Jakarta: Calon mahasiswa baru yang akam memulai masa perkuliahan dianjurkan untuk waspada karena saat ini masih ada 5 ribu program studi yang belum terakreditasi. Demikian dikatakan Wakil Menteri Pendidikan Nasional Fasli Jalal usai upacara kemerdekaan di kantornya, Selasa (17/8)
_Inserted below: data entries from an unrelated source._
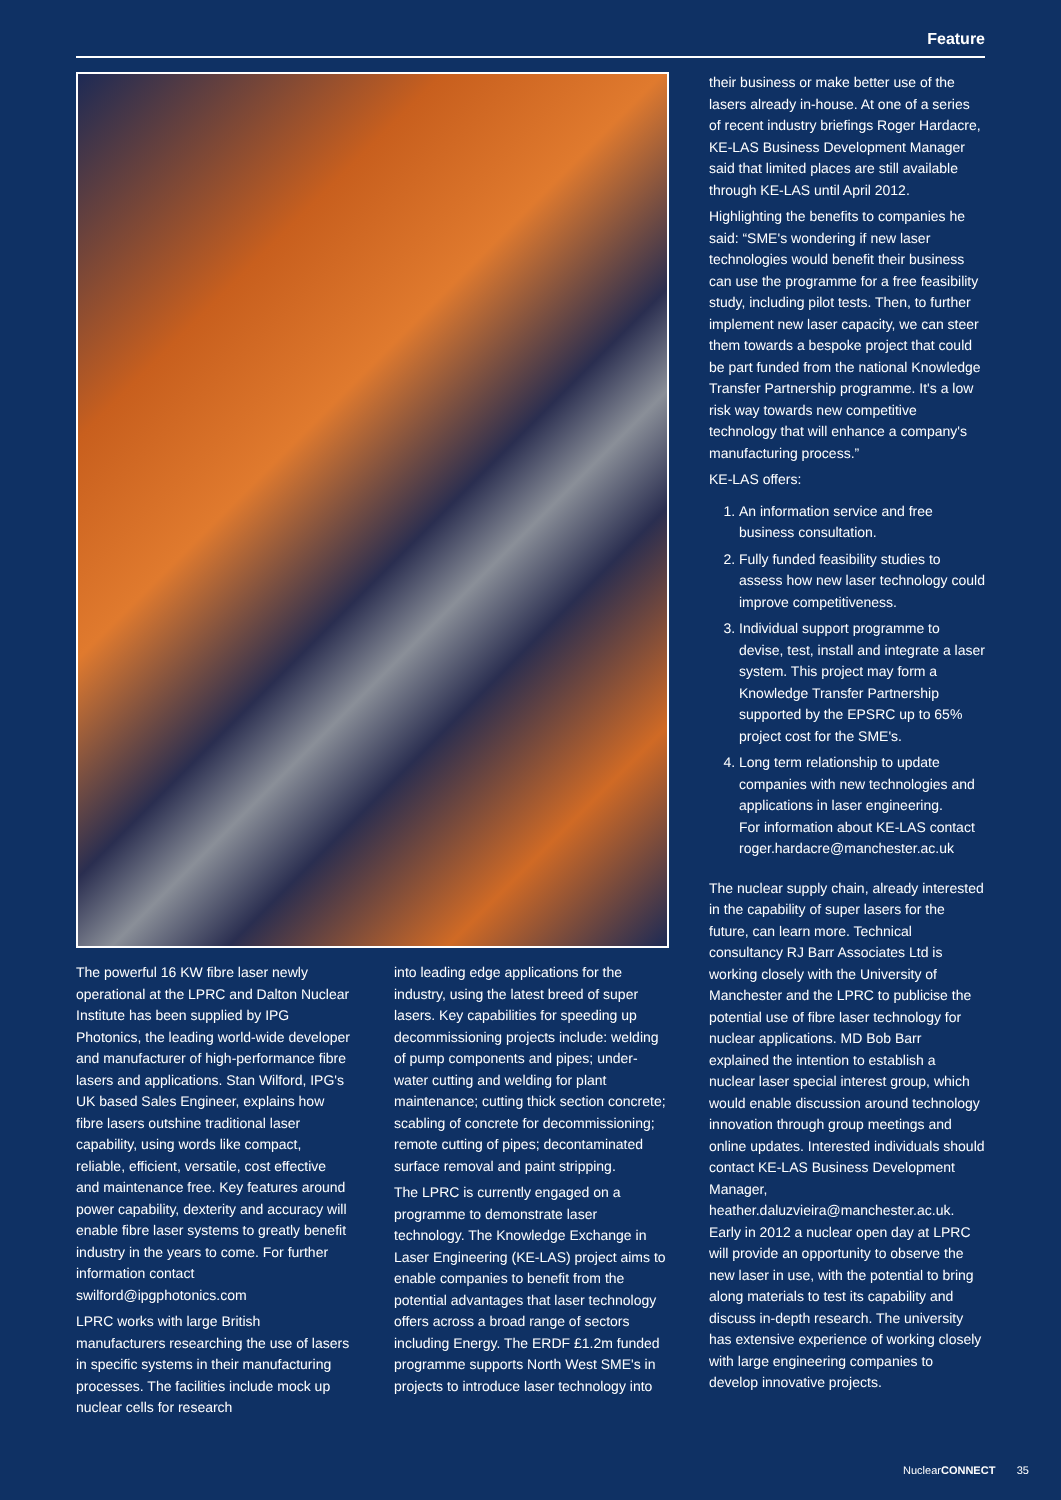Feature
The powerful 16 KW fibre laser newly operational at the LPRC and Dalton Nuclear Institute has been supplied by IPG Photonics, the leading world-wide developer and manufacturer of high-performance fibre lasers and applications. Stan Wilford, IPG's UK based Sales Engineer, explains how fibre lasers outshine traditional laser capability, using words like compact, reliable, efficient, versatile, cost effective and maintenance free. Key features around power capability, dexterity and accuracy will enable fibre laser systems to greatly benefit industry in the years to come. For further information contact swilford@ipgphotonics.com
LPRC works with large British manufacturers researching the use of lasers in specific systems in their manufacturing processes. The facilities include mock up nuclear cells for research
into leading edge applications for the industry, using the latest breed of super lasers. Key capabilities for speeding up decommissioning projects include: welding of pump components and pipes; under-water cutting and welding for plant maintenance; cutting thick section concrete; scabling of concrete for decommissioning; remote cutting of pipes; decontaminated surface removal and paint stripping.
The LPRC is currently engaged on a programme to demonstrate laser technology. The Knowledge Exchange in Laser Engineering (KE-LAS) project aims to enable companies to benefit from the potential advantages that laser technology offers across a broad range of sectors including Energy. The ERDF £1.2m funded programme supports North West SME's in projects to introduce laser technology into
their business or make better use of the lasers already in-house. At one of a series of recent industry briefings Roger Hardacre, KE-LAS Business Development Manager said that limited places are still available through KE-LAS until April 2012.
Highlighting the benefits to companies he said: “SME's wondering if new laser technologies would benefit their business can use the programme for a free feasibility study, including pilot tests. Then, to further implement new laser capacity, we can steer them towards a bespoke project that could be part funded from the national Knowledge Transfer Partnership programme. It's a low risk way towards new competitive technology that will enhance a company's manufacturing process.”
KE-LAS offers:
1. An information service and free business consultation.
2. Fully funded feasibility studies to assess how new laser technology could improve competitiveness.
3. Individual support programme to devise, test, install and integrate a laser system. This project may form a Knowledge Transfer Partnership supported by the EPSRC up to 65% project cost for the SME's.
4. Long term relationship to update companies with new technologies and applications in laser engineering.
For information about KE-LAS contact roger.hardacre@manchester.ac.uk
The nuclear supply chain, already interested in the capability of super lasers for the future, can learn more. Technical consultancy RJ Barr Associates Ltd is working closely with the University of Manchester and the LPRC to publicise the potential use of fibre laser technology for nuclear applications. MD Bob Barr explained the intention to establish a nuclear laser special interest group, which would enable discussion around technology innovation through group meetings and online updates. Interested individuals should contact KE-LAS Business Development Manager, heather.daluzvieira@manchester.ac.uk. Early in 2012 a nuclear open day at LPRC will provide an opportunity to observe the new laser in use, with the potential to bring along materials to test its capability and discuss in-depth research. The university has extensive experience of working closely with large engineering companies to develop innovative projects.
NuclearCONNECT 35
Padahal pemerintah sejak 2005 sudah meminta seluruh perguruan tinggi, baik swasta dan negeri, untuk mendaftarkan program studinya pada Badan Akreditasi Nasional-Perguruan Tinggi. Kewajiban akreditasi termaktub dalam Peraturan Pemerintah no. 19 tahun 2005 tentang Standar Nasional Pendidikan.”Di dalamnya (peraturan pemerintah), ada sejak ditetapkan peraturan tersebut, selama tujuh tahun perguruan tinggi harus sudah terakreditasi semua,” kata bekas Direktur Jenderal Pendidikan Tinggi ini.
Maka garis batas di 2012 akan menentukan bahwa, program studi yang belum terakreditasi maupun yang belum re-akreditasi, kata Fasli, tidak berhak mengeluarkan ijazah.
Kementerian tidak bisa memaksa setiap universitas untuk mengakreditasi program studinya. Akibatnya masih ada program studi yang belum terakreditasi dan sejumlah program studi yang sudah kadaluarsa. Alasan keterlambatan akreditasi tersebut, antara lain universitas merasa perlu menunggu dahulu, bahkan ada yang merasa tidak perlu.
Dengan masa akreditasi 5 tahun, pemerintah berharap ada kepastian kualitas program studi dari setiap universitas. “Supaya bisa memastikan, kualitasnya sama, lebih baik, atau kurang baik dibanding sebelumnya, makanya perlu di akreditasi,” kata Fasli.
Pemerintah berjanji menuntaskan semua program studi yang belum terakreditasi maupun yang belum re-akreditasi. “Diharapkan sebelum 2012 nanti, sebelum penerimaan mahasiswa baru, sudah jelas akreditasinya semua program studi di universitas,” paparnya.
Tahun 2010, kata Fasli, pemerintah nyaris menuntaskan akreditasi 4 ribu program studi. “Perhitungannya, kira-kira Rp 22 juta untuk akreditasi setiap program studi, kalau yang baru sudah diakreditasi, yang lama (reakreditasi) silakan masuk” kata Dia.
Keberadaan Badan Akreditasi Nasional-Perguruan Tinggi sebagai satu-satunya badan pengakreditasi, diakui Fasli tidak mutlak. “Di UU memungkinkan ada Badan Akreditas lain, tapi dalam konteks pemerintah, hanya melihat Badan Akreditasi Nasional-Perguruan Tinggi,” jelasnya.